Many families are also in disarray because of the present-day immigration situation. As logical as it might have seemed at the time when decisions were made to require certain applicants for legal status to return back to their countries of origin for the finalization of their documents, few took notice of the fact that legal family members stayed behind in the United States, while the applicant - in many cases the primary wage earner - traveled to their country leaving behind the family with much less income, as well as the uncertainty of a return date.
Although we presently find ourselves in an economic downturn with pressing unemployment, workforce estimates for the future will require more workers than present numbers can support. Comprehensive immigration reform would solve this.
With a Gallup poll showing well over 64% of those polled believing that immigration is good for America and with an additional 79% believing that the immigrant is working in a job which an American does not want, it is apparent Congress would have the support of the American people to enact comprehensive immigration reform.
As a faith leader, I have responded to the instructions of Scripture. They have formed my worldview on this subject.
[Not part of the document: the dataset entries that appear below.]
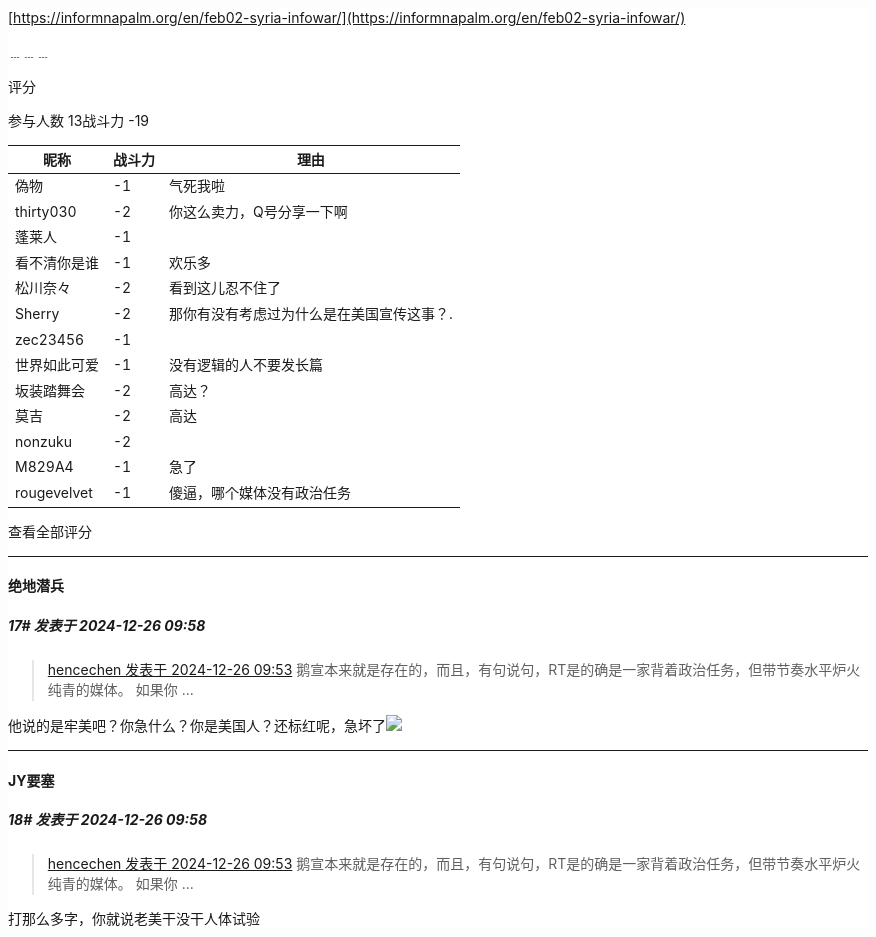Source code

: [https://informnapalm.org/en/feb02-syria-infowar/](https://informnapalm.org/en/feb02-syria-infowar/)

﹍﹍﹍

评分

 参与人数 13战斗力 -19

|昵称|战斗力|理由|
|----|---|---|
| 偽物|-1|气死我啦|
| thirty030|-2|你这么卖力，Q号分享一下啊|
| 蓬莱人|-1||
| 看不清你是谁|-1|欢乐多|
| 松川奈々|-2|看到这儿忍不住了|
| Sherry|-2|那你有没有考虑过为什么是在美国宣传这事？.|
| zec23456|-1||
| 世界如此可爱|-1|没有逻辑的人不要发长篇|
| 坂装踏舞会|-2|高达？|
| 莫吉|-2|高达|
| nonzuku|-2||
| M829A4|-1|急了|
| rougevelvet|-1|傻逼，哪个媒体没有政治任务|

查看全部评分

*****

####  绝地潜兵  
##### 17#       发表于 2024-12-26 09:58

<blockquote><a href="httphttps://bbs.saraba1st.com/2b/forum.php?mod=redirect&amp;goto=findpost&amp;pid=67020700&amp;ptid=2220453" target="_blank">hencechen 发表于 2024-12-26 09:53</a>
鹅宣本来就是存在的，而且，有句说句，RT是的确是一家背着政治任务，但带节奏水平炉火纯青的媒体。 如果你 ...</blockquote>
他说的是牢美吧？你急什么？你是美国人？还标红呢，急坏了<img src="https://static.saraba1st.com/image/smiley/face2017/047.png" referrerpolicy="no-referrer">

*****

####  JY要塞  
##### 18#       发表于 2024-12-26 09:58

<blockquote><a href="httphttps://bbs.saraba1st.com/2b/forum.php?mod=redirect&amp;goto=findpost&amp;pid=67020700&amp;ptid=2220453" target="_blank">hencechen 发表于 2024-12-26 09:53</a>
鹅宣本来就是存在的，而且，有句说句，RT是的确是一家背着政治任务，但带节奏水平炉火纯青的媒体。 如果你 ...</blockquote>
打那么多字，你就说老美干没干人体试验
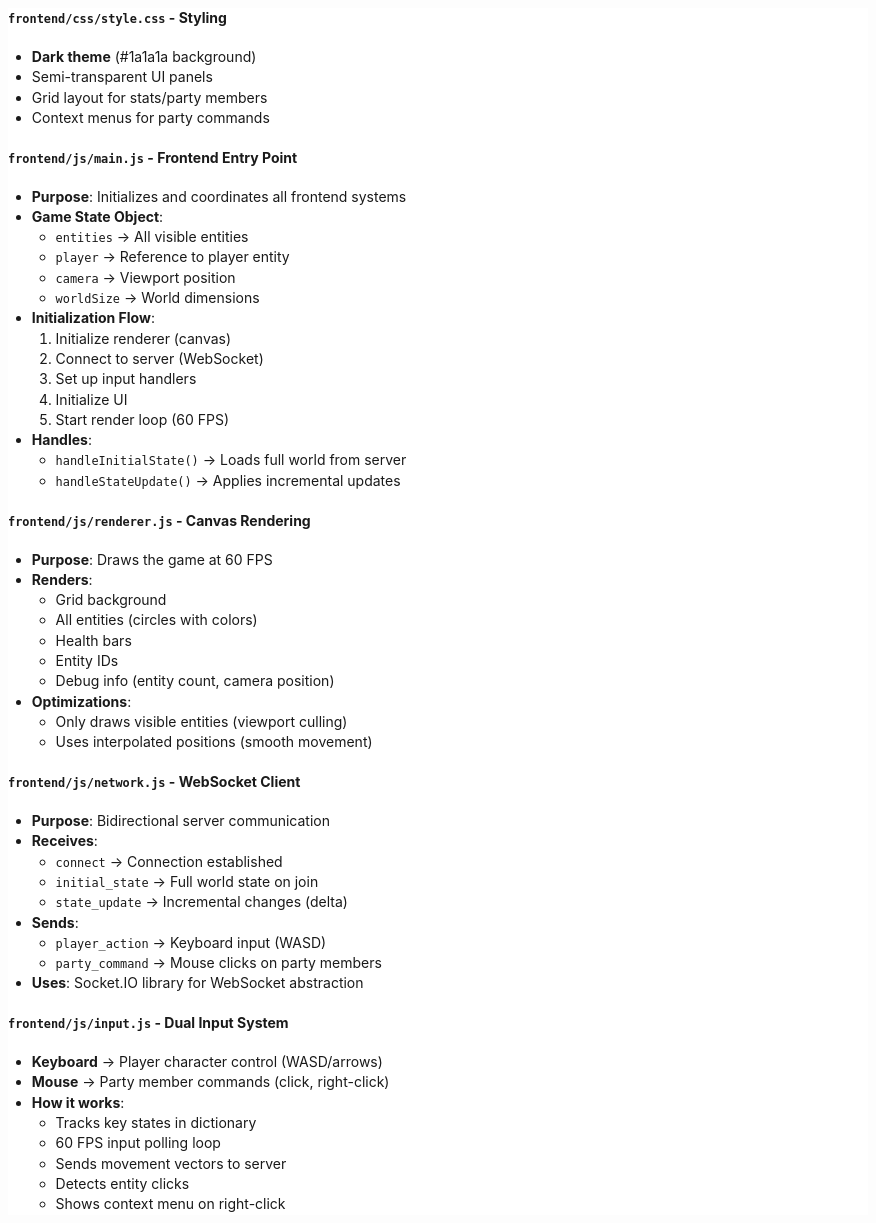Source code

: #### **`frontend/css/style.css`** - Styling
- **Dark theme** (#1a1a1a background)
- Semi-transparent UI panels
- Grid layout for stats/party members
- Context menus for party commands

#### **`frontend/js/main.js`** - Frontend Entry Point
- **Purpose**: Initializes and coordinates all frontend systems
- **Game State Object**:
  - `entities` → All visible entities
  - `player` → Reference to player entity
  - `camera` → Viewport position
  - `worldSize` → World dimensions
- **Initialization Flow**:
  1. Initialize renderer (canvas)
  2. Connect to server (WebSocket)
  3. Set up input handlers
  4. Initialize UI
  5. Start render loop (60 FPS)
- **Handles**:
  - `handleInitialState()` → Loads full world from server
  - `handleStateUpdate()` → Applies incremental updates

#### **`frontend/js/renderer.js`** - Canvas Rendering
- **Purpose**: Draws the game at 60 FPS
- **Renders**:
  - Grid background
  - All entities (circles with colors)
  - Health bars
  - Entity IDs
  - Debug info (entity count, camera position)
- **Optimizations**:
  - Only draws visible entities (viewport culling)
  - Uses interpolated positions (smooth movement)

#### **`frontend/js/network.js`** - WebSocket Client
- **Purpose**: Bidirectional server communication
- **Receives**:
  - `connect` → Connection established
  - `initial_state` → Full world state on join
  - `state_update` → Incremental changes (delta)
- **Sends**:
  - `player_action` → Keyboard input (WASD)
  - `party_command` → Mouse clicks on party members
- **Uses**: Socket.IO library for WebSocket abstraction

#### **`frontend/js/input.js`** - Dual Input System
- **Keyboard** → Player character control (WASD/arrows)
- **Mouse** → Party member commands (click, right-click)
- **How it works**:
  - Tracks key states in dictionary
  - 60 FPS input polling loop
  - Sends movement vectors to server
  - Detects entity clicks
  - Shows context menu on right-click
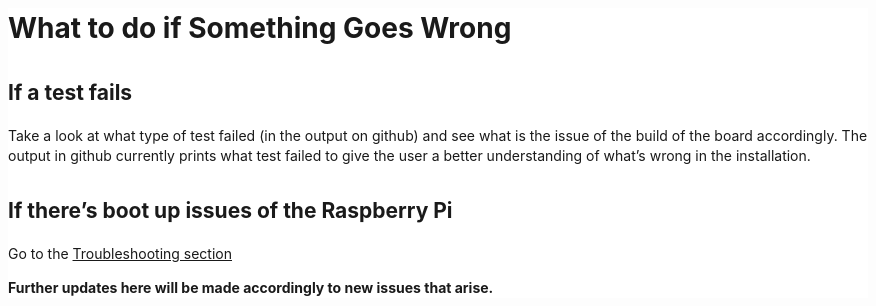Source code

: # What to do if Something Goes Wrong

## If a test fails
Take a look at what type of test failed (in the output on github) and see what is the issue of the build of the board accordingly. The output in github currently prints what test failed to give the user a better understanding of what’s wrong in the installation.

## If there’s boot up issues of the Raspberry Pi
Go to the [Troubleshooting section](#troubleshoot)

**Further updates here will be made accordingly to new issues that arise.**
My pursuit of comprehensive immigration reform comes from Leviticus 19:34, which states, "The stranger who dwells with you shall be unto you just as one born among you, and you shall love him as yourself." The Prophet Malachi further admonishes every believer to not "turn away the alien", while Jesus, in Matthew 25:35, calls upon all who follow him to invite the stranger to come in. Jesus ultimately adds his confirmation to that of Isaiah's . . . that he was to "proclaim liberty" to all.
Although every generation has had its own set of challenges, those who have joined the great American journey have always sought to fulfill the spirit of the above beliefs with immigrants of their generation. It is my hope that our generation will make the hard moral decisions. Comprehensive immigration reform is the right moral decision. Our country has assimilated millions upon millions of immigrants over the centuries. We are a nation of immigrants. Why should we stop now?
Because I believe the issue before us transcends any one group's ability to understand or solve, with utmost respect, I call upon this committee to appoint under its oversight, a non partisan national commission on immigration reform. I humbly suggest we unite the very best leaders from business, government, communities of faith, unions, education, law and health. This group's mandate would be to fashion a comprehensive immigration package for our future.